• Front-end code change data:
┏━━
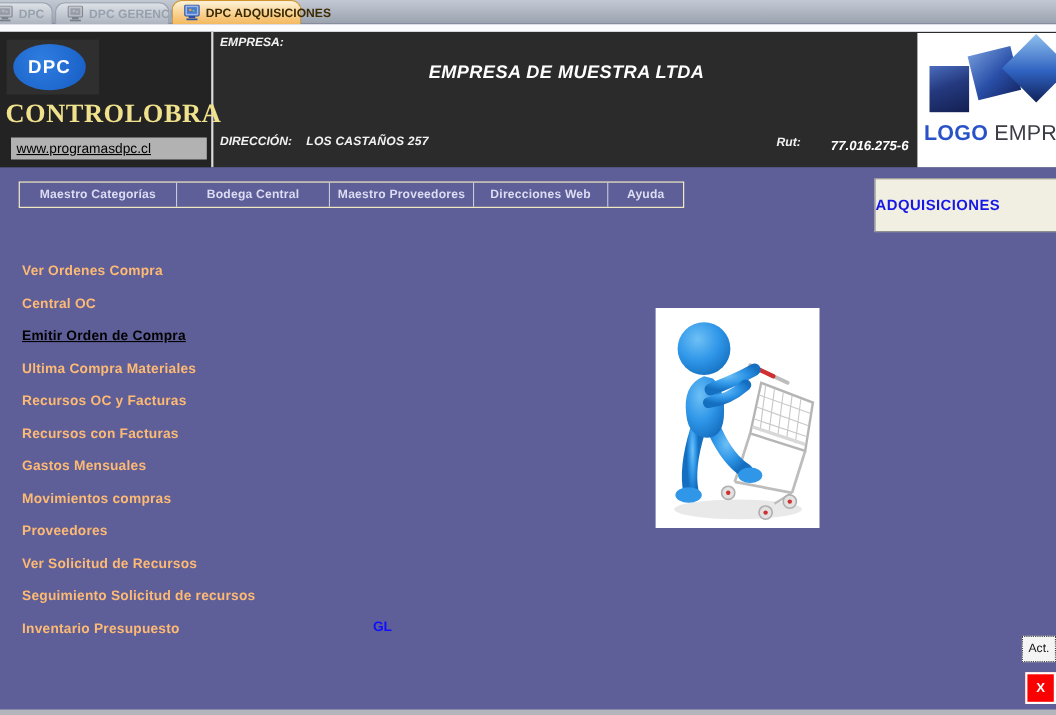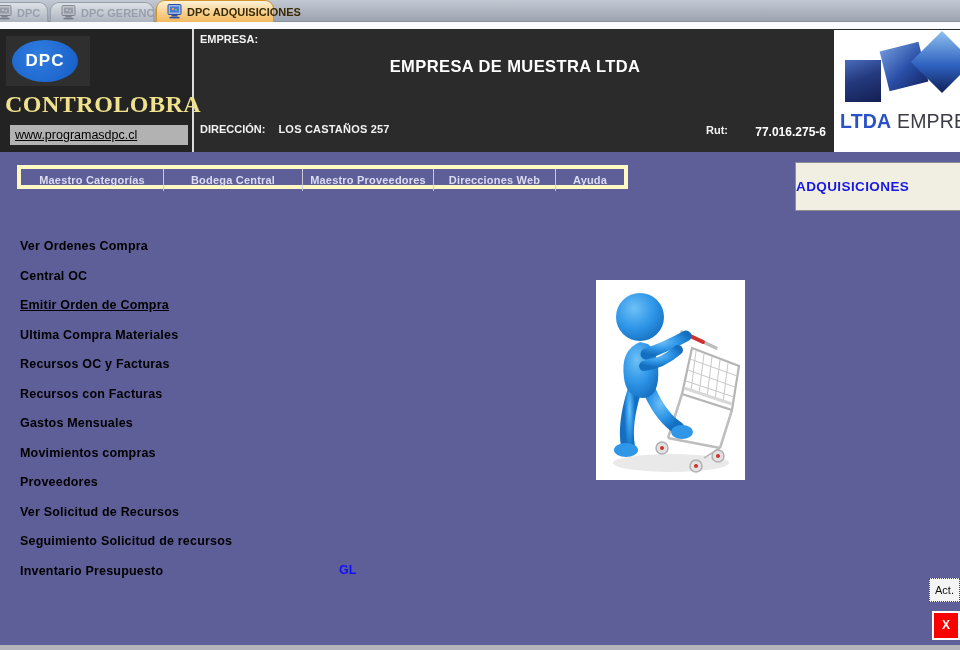"EMPRESA:" .hdr-center { font-style: none -> italic }
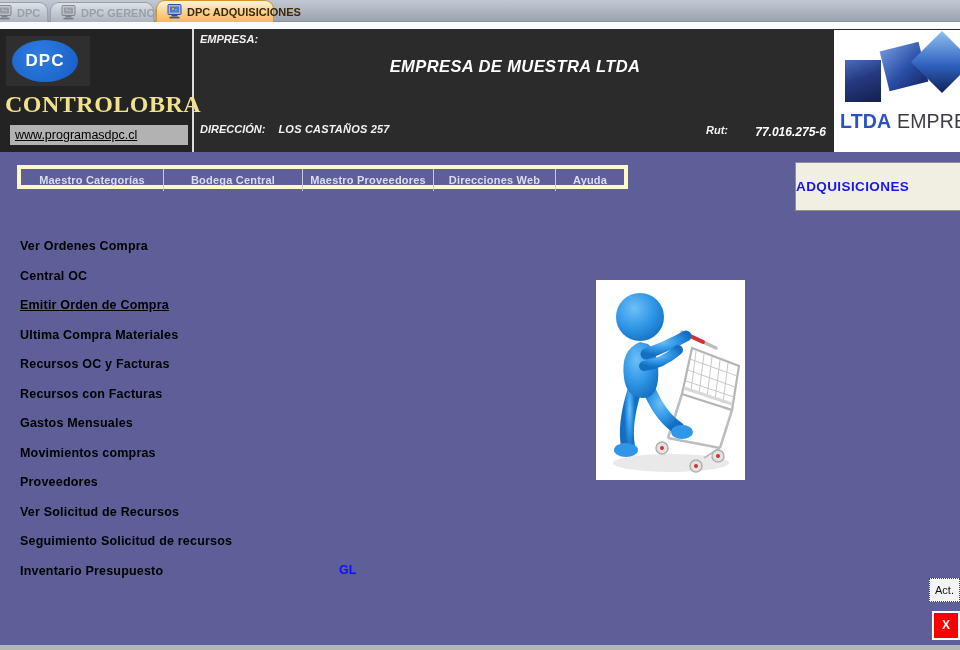"LTDA" span.logo-w1 { text: LTDA -> LOGO }
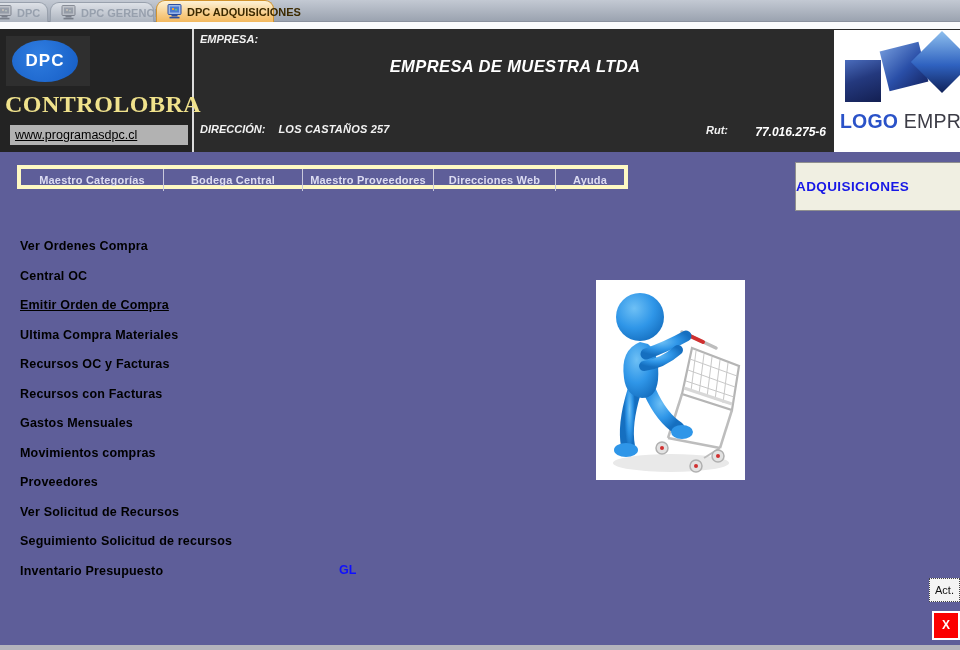"Maestro Categorías" .menubar { border: 4px solid #fef9c3 -> 1px solid #fef9c3 }
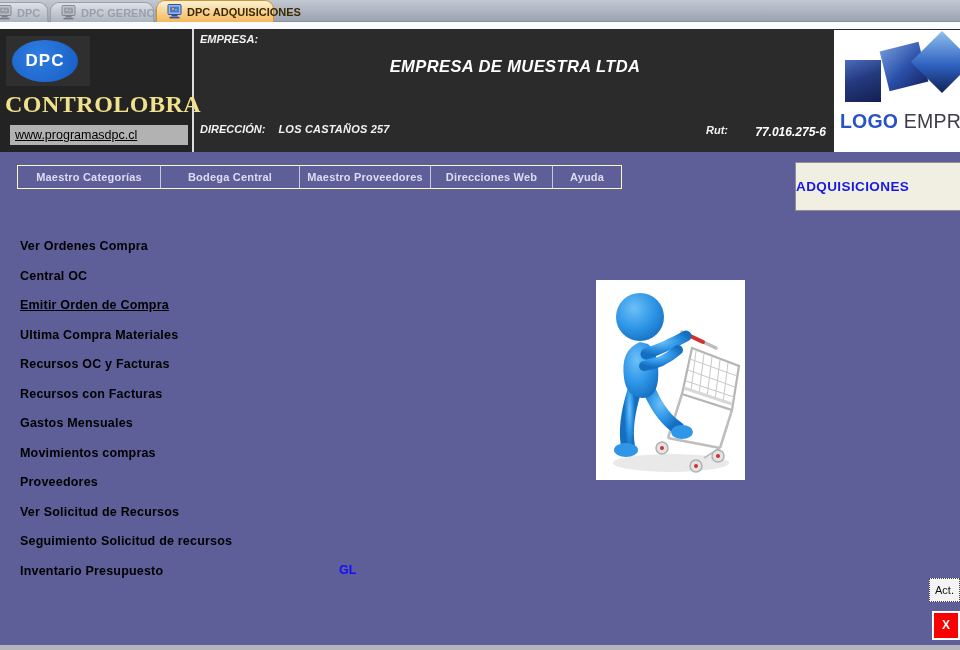"Ver Ordenes Compra" .nav li { color: #000000 -> #fdba74 }
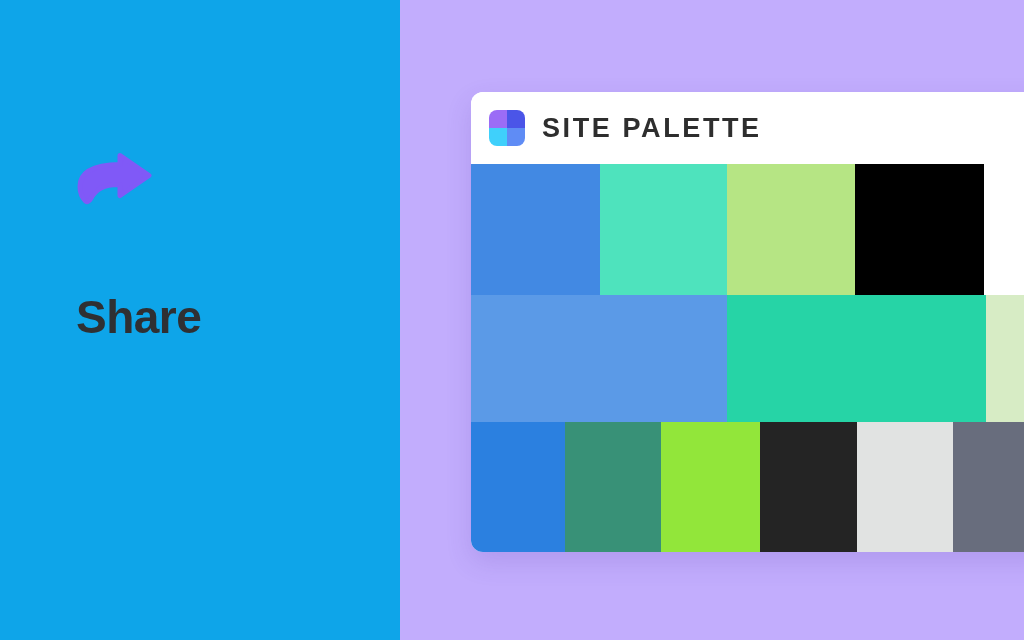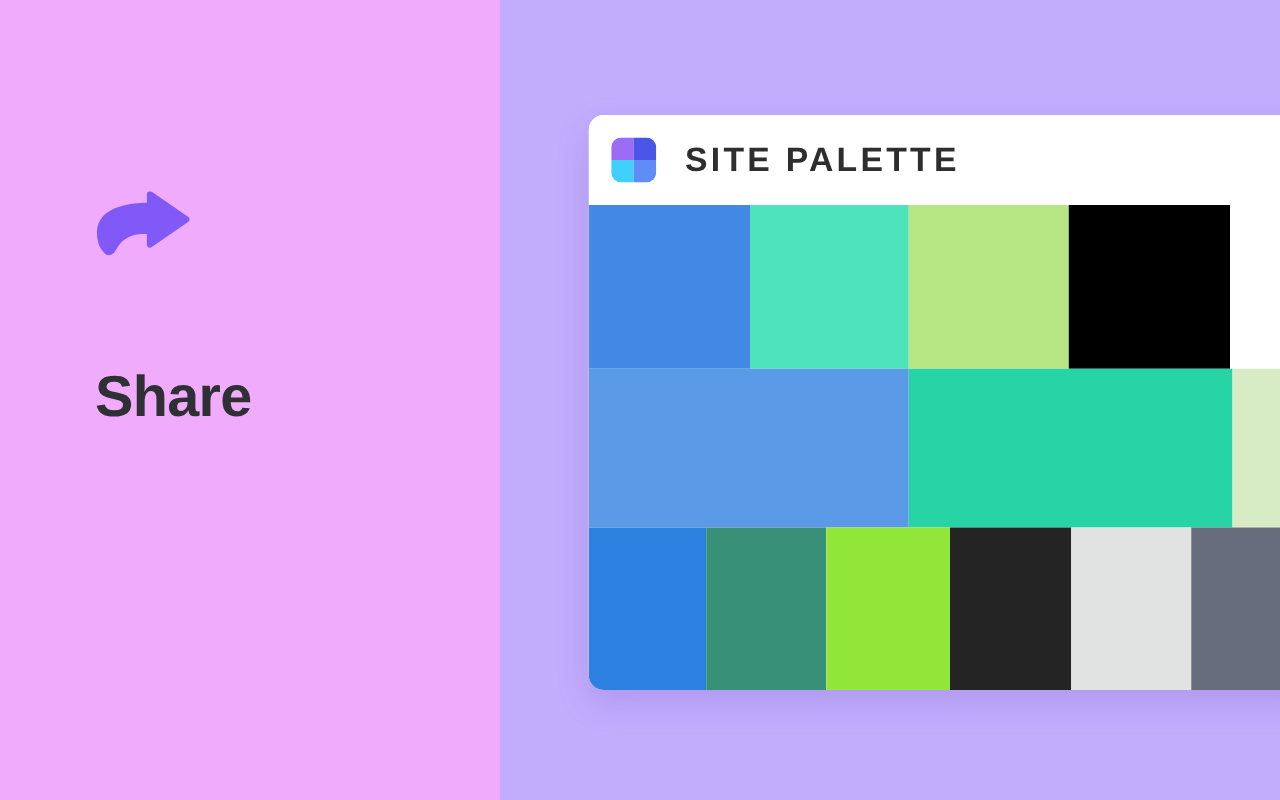"SITE PALETTE" #brand-title { margin-left: 23px -> 17px }
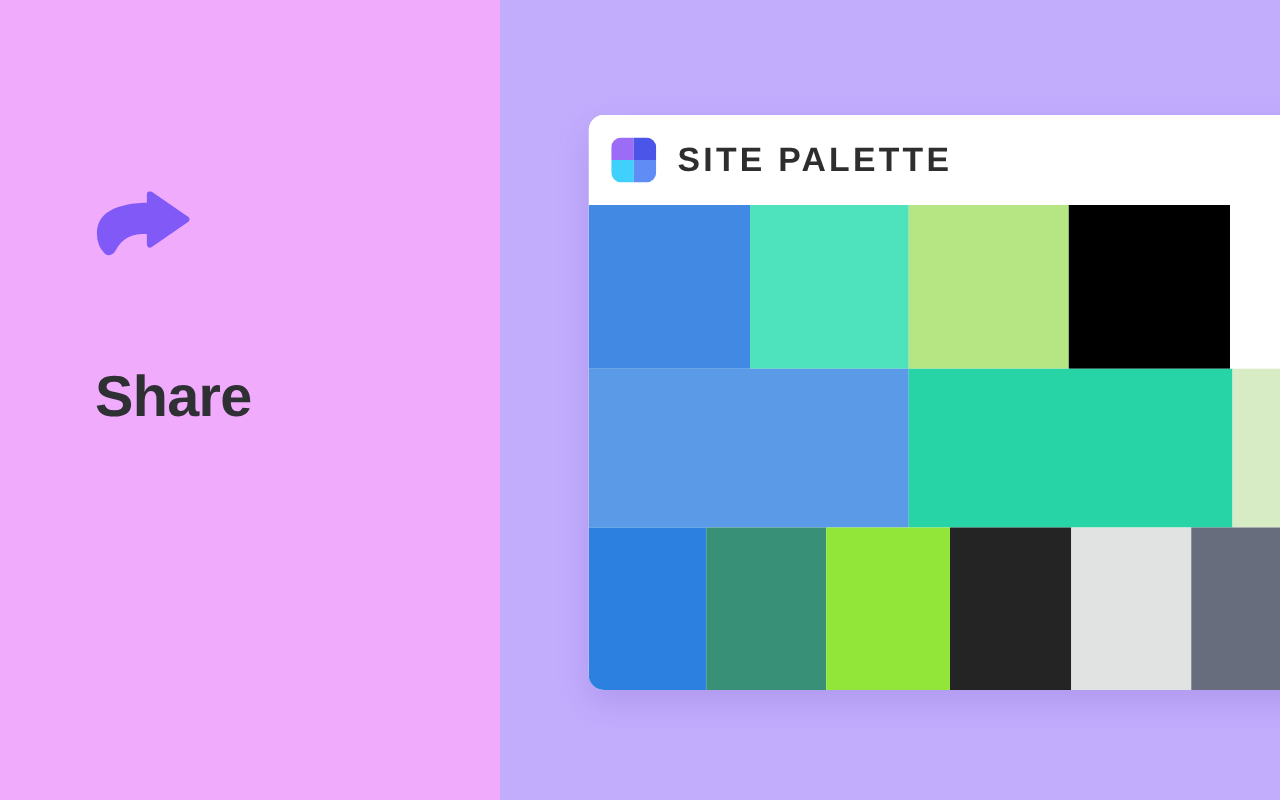"Share" div { background: #f0abfc -> #0ea5e9 }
┗━━
Return the records above in their entirety, word for word, with the pictures removed.

• Response to the exercise:
"EMPRESA:" .hdr-center { font-style: none -> italic }
"LTDA" span.logo-w1 { text: LTDA -> LOGO }
"Maestro Categorías" .menubar { border: 4px solid #fef9c3 -> 1px solid #fef9c3 }
"Ver Ordenes Compra" .nav li { color: #000000 -> #fdba74 }
"SITE PALETTE" #brand-title { margin-left: 23px -> 17px }
"Share" div { background: #f0abfc -> #0ea5e9 }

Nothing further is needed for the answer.